**WHAT TO WORK ON:**
Line by line, the data below should be set down unchanged, with images excluded.

**DATASET RECORDS:**
[Start of Attachment]

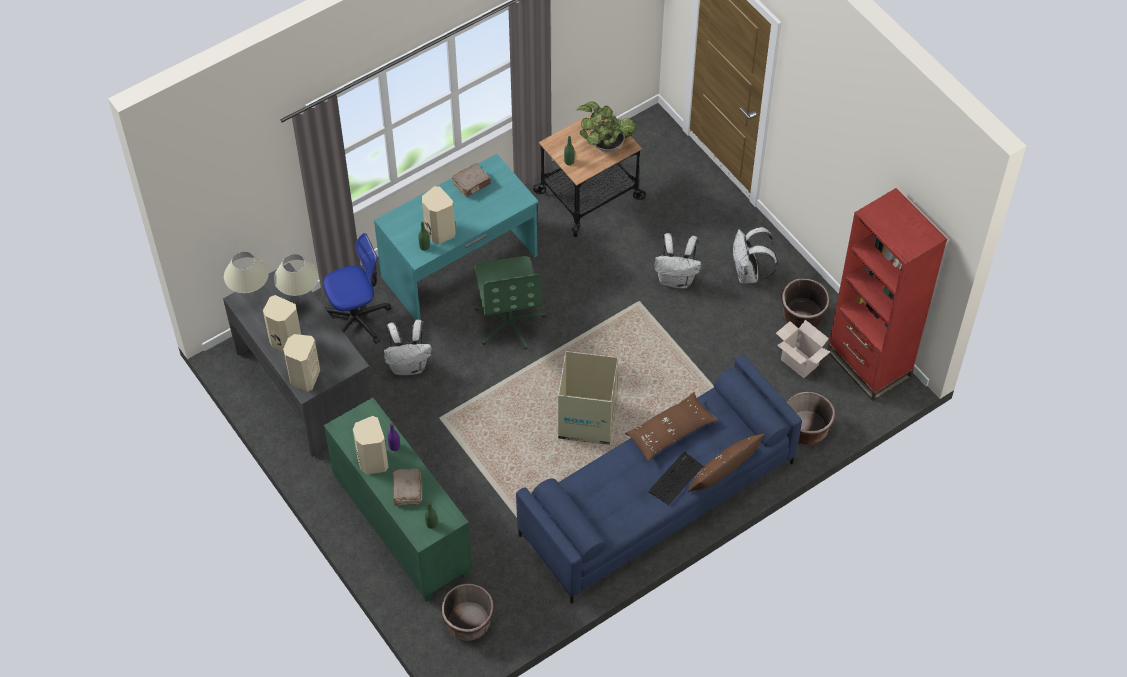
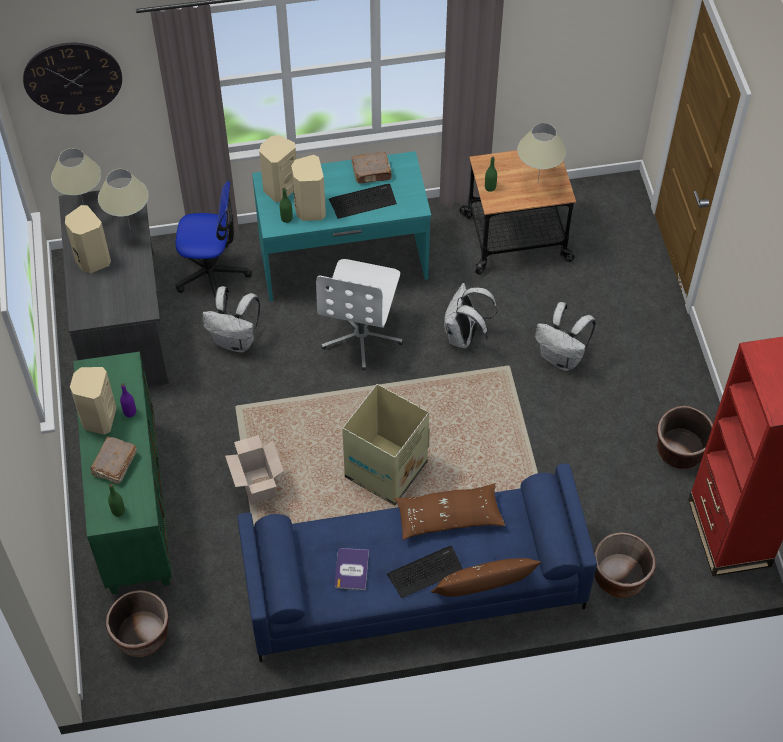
camera: 25 degrees right, 0 degrees up
beige speaker [283,334,320,392] -> beige speaker moved to [259,135,296,202]
green office chair [475,256,546,350] -> white office chair [316,259,403,370]
potted plant [576,101,635,152] -> beige table lamp [517,123,566,181]
white backpack [733,227,778,283] -> white backpack moved to [444,283,497,349]
cardboard box [776,320,830,378] -> cardboard box moved to [225,435,284,505]
none -> wall clock [23,43,122,115]
none -> keyboard [329,184,397,219]
none -> book [335,548,369,590]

[End of Attachment]

**ANSWER BOX:**
camera: 25 degrees right, 0 degrees up
beige speaker [283,334,320,392] -> beige speaker moved to [259,135,296,202]
green office chair [475,256,546,350] -> white office chair [316,259,403,370]
potted plant [576,101,635,152] -> beige table lamp [517,123,566,181]
white backpack [733,227,778,283] -> white backpack moved to [444,283,497,349]
cardboard box [776,320,830,378] -> cardboard box moved to [225,435,284,505]
none -> wall clock [23,43,122,115]
none -> keyboard [329,184,397,219]
none -> book [335,548,369,590]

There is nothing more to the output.